[Stored data entries]
::::::::
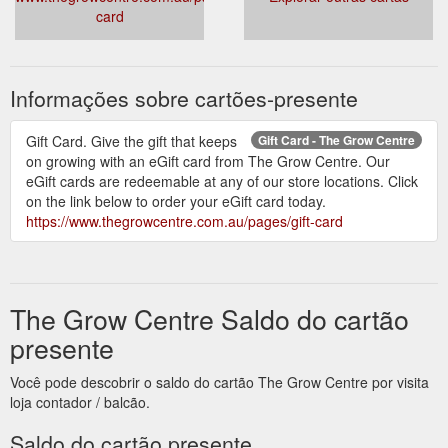
card
Informações sobre cartões-presente
Gift Card. Give the gift that keeps
Gift Card - The Grow Centre
on growing with an eGift card from The Grow Centre. Our
eGift cards are redeemable at any of our store locations. Click
on the link below to order your eGift card today.
https://www.thegrowcentre.com.au/pages/gift-card
The Grow Centre Saldo do cartão
presente
Você pode descobrir o saldo do cartão The Grow Centre por visita
loja contador / balcão.
Saldo do cartão presente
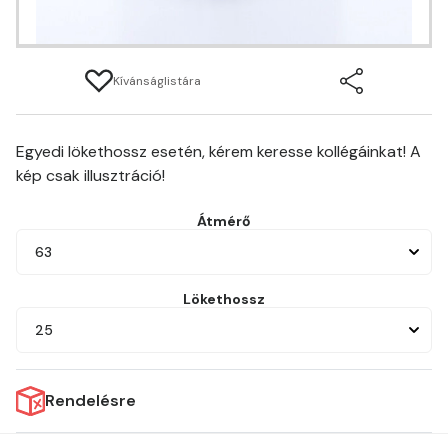
Kívánságlistára
Egyedi lökethossz esetén, kérem keresse kollégáinkat! A
kép csak illusztráció!
Átmérő
63
Lökethossz
25
Rendelésre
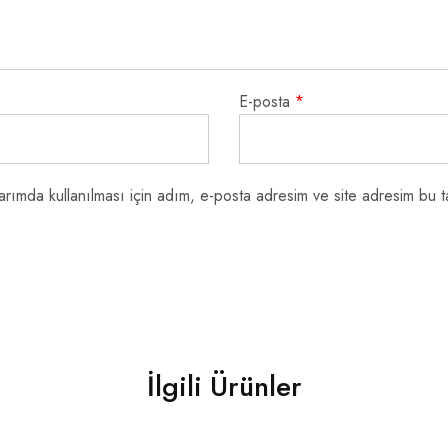
E-posta
*
rımda kullanılması için adım, e-posta adresim ve site adresim bu ta
İlgili Ürünler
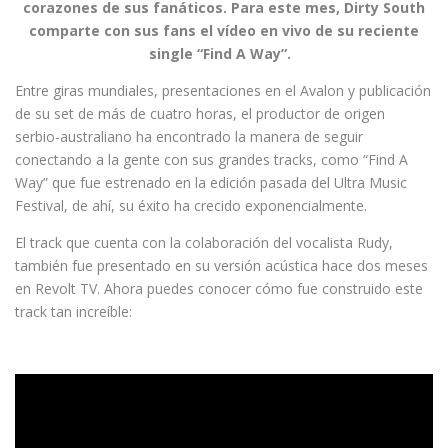
corazones de sus fanáticos. Para este mes, Dirty South
comparte con sus fans el vídeo en vivo de su reciente
single “Find A Way”.
Entre giras mundiales, presentaciones en el Avalon y publicación
de su set de más de cuatro horas, el productor de origen
serbio-australiano ha encontrado la manera de seguir
conectando a la gente con sus grandes tracks, como “Find A
Way” que fue estrenado en la edición pasada del Ultra Music
Festival, de ahí, su éxito ha crecido exponencialmente.
El track que cuenta con la colaboración del vocalista Rudy,
también fue presentado en su versión acústica hace dos meses
en Revolt TV. Ahora puedes conocer cómo fue construido este
track tan increíble:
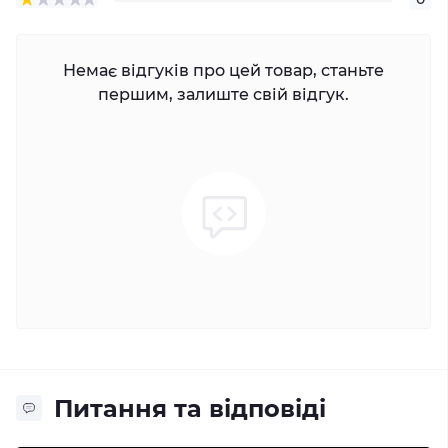
Немає відгуків про цей товар, станьте
першим, залиште свій відгук.
Питання та відповіді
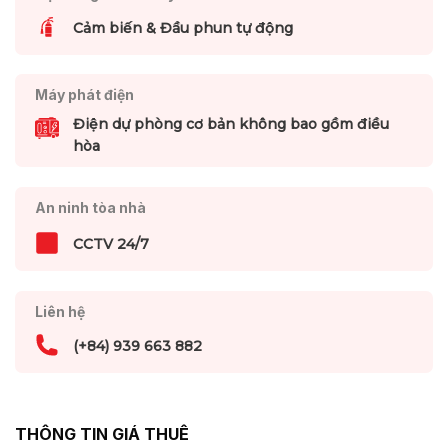
Cảm biến & Đầu phun tự động
Máy phát điện
Điện dự phòng cơ bản không bao gồm điều
hòa
An ninh tòa nhà
CCTV 24/7
Liên hệ
(+84) 939 663 882
THÔNG TIN GIÁ THUÊ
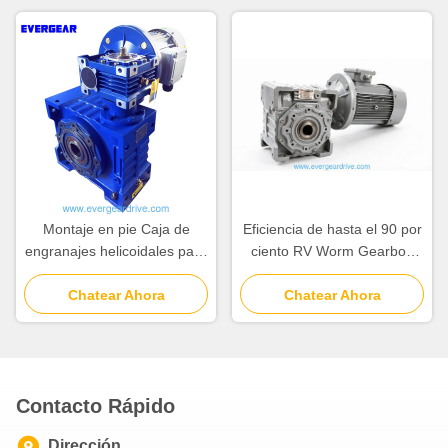
22kw
de funcionamiento menos 20
oC a 80 oC
Montaje en pie Caja de
Eficiencia de hasta el 90 por
engranajes helicoidales para
ciento RV Worm Gearbox
vehículos recreativos Motor
Rango de potencia 0,06 a
de engranaje helicoidal de
Chatear Ahora
22kw Color azul o plateado
Chatear Ahora
aluminio Construcción de
Diseñado para una larga
aluminio Automatización
vida útil
adecuada duradera y liviana
Contacto Rápido
Dirección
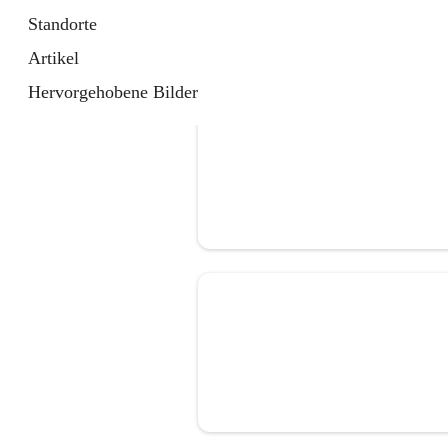
Standorte
Artikel
Hervorgehobene Bilder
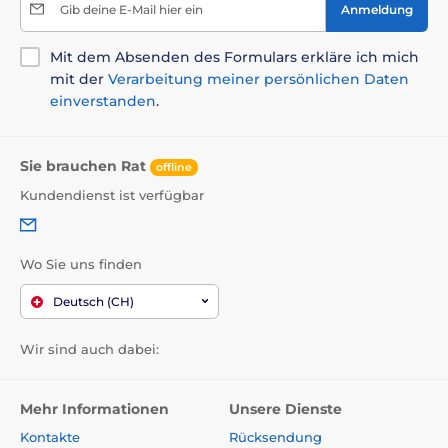
Gib deine E-Mail hier ein
Anmeldung
Mit dem Absenden des Formulars erkläre ich mich
mit der
Verarbeitung meiner persönlichen Daten
einverstanden
.
Sie brauchen Rat
offline
Kundendienst ist verfügbar
Wo Sie uns finden
Deutsch (CH)
Wir sind auch dabei:
Mehr Informationen
Unsere Dienste
Kontakte
Rücksendung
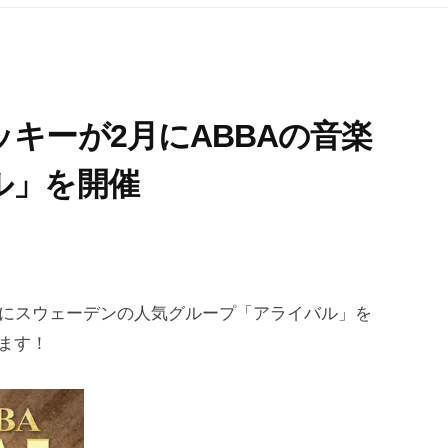
キーが2月にABBAの音楽
ル」を開催
2月にスウェーデンの人気グループ「アライバル」を
ます！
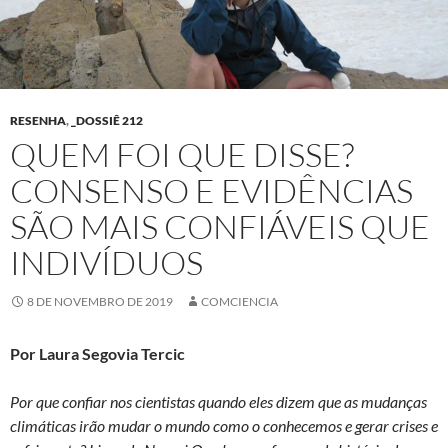
RESENHA
,
_DOSSIÊ 212
QUEM FOI QUE DISSE?
CONSENSO E EVIDÊNCIAS
SÃO MAIS CONFIÁVEIS QUE
INDIVÍDUOS
8 DE NOVEMBRO DE 2019
COMCIENCIA
Por Laura Segovia Tercic
Por que confiar nos cientistas quando eles dizem que as mudanças
climáticas irão mudar o mundo como o conhecemos e gerar crises e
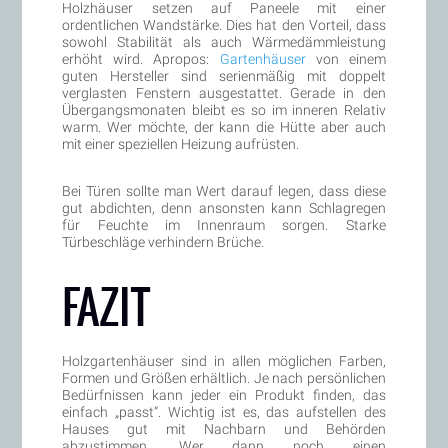
Holzhäuser setzen auf Paneele mit einer
ordentlichen Wandstärke. Dies hat den Vorteil, dass
sowohl Stabilität als auch Wärmedämmleistung
erhöht wird. Apropos:
Gartenhäuser
von einem
guten Hersteller sind serienmäßig mit doppelt
verglasten Fenstern ausgestattet. Gerade in den
Übergangsmonaten bleibt es so im inneren Relativ
warm. Wer möchte, der kann die Hütte aber auch
mit einer speziellen Heizung aufrüsten.
Bei Türen sollte man Wert darauf legen, dass diese
gut abdichten, denn ansonsten kann Schlagregen
für Feuchte im Innenraum sorgen. Starke
Türbeschläge verhindern Brüche.
FAZIT
Holzgartenhäuser sind in allen möglichen Farben,
Formen und Größen erhältlich. Je nach persönlichen
Bedürfnissen kann jeder ein Produkt finden, das
einfach „passt“. Wichtig ist es, das aufstellen des
Hauses gut mit Nachbarn und Behörden
abzustimmen. Wer dann noch einen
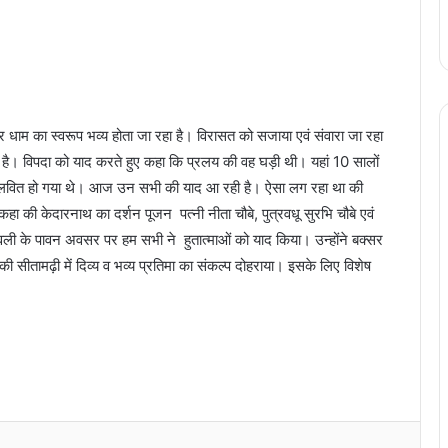
 केदार धाम का स्वरूप भव्य होता जा रहा है। विरासत को सजाया एवं संवारा जा रहा
 है। विपदा को याद करते हुए कहा कि प्रलय की वह घड़ी थी। यहां 10 सालों
लवित हो गया थे। आज उन सभी की याद आ रही है। ऐसा लग रहा था की
कहा की केदारनाथ का दर्शन पूजन पत्नी नीता चौबे, पुत्रवधू सुरभि चौबे एवं
ली के पावन अवसर पर हम सभी ने हुतात्माओं को याद किया। उन्होंने बक्सर
ानकी सीतामढ़ी में दिव्य व भव्य प्रतिमा का संकल्प दोहराया। इसके लिए विशेष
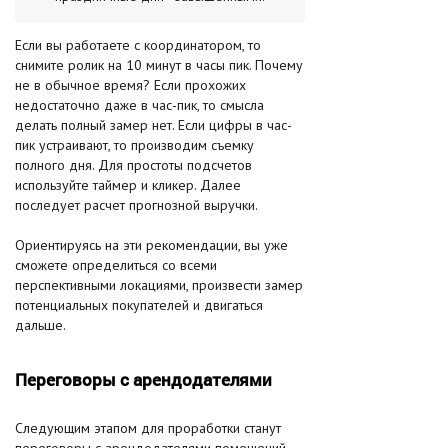
Если вы работаете с координатором, то
снимите ролик на 10 минут в часы пик. Почему
не в обычное время? Если прохожих
недостаточно даже в час-пик, то смысла
делать полный замер нет. Если цифры в час-
пик устраивают, то производим съемку
полного дня. Для простоты подсчетов
используйте таймер и кликер. Далее
последует расчет прогнозной выручки.
Ориентируясь на эти рекомендации, вы уже
сможете определиться со всеми
перспективными локациями, произвести замер
потенциальных покупателей и двигаться
дальше.
Переговоры с арендодателями
Следующим этапом для проработки станут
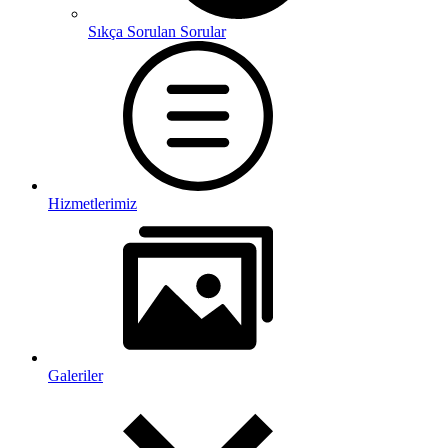
Sıkça Sorulan Sorular
Hizmetlerimiz
Galeriler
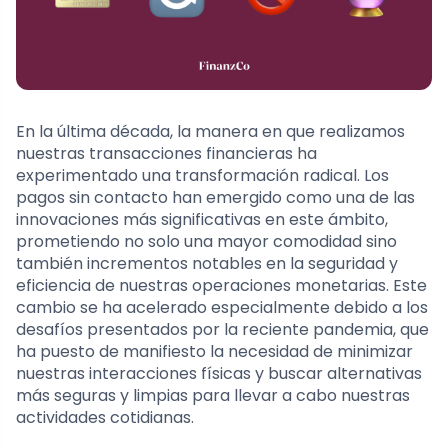
En la última década, la manera en que realizamos
nuestras transacciones financieras ha
experimentado una transformación radical. Los
pagos sin contacto han emergido como una de las
innovaciones más significativas en este ámbito,
prometiendo no solo una mayor comodidad sino
también incrementos notables en la seguridad y
eficiencia de nuestras operaciones monetarias. Este
cambio se ha acelerado especialmente debido a los
desafíos presentados por la reciente pandemia, que
ha puesto de manifiesto la necesidad de minimizar
nuestras interacciones físicas y buscar alternativas
más seguras y limpias para llevar a cabo nuestras
actividades cotidianas.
::::::::
Your assignment :: Search the entries for the string "aluminio". Copy every line that has it.

Reply to the task ::
aluminio Construcción de
aluminio Automatización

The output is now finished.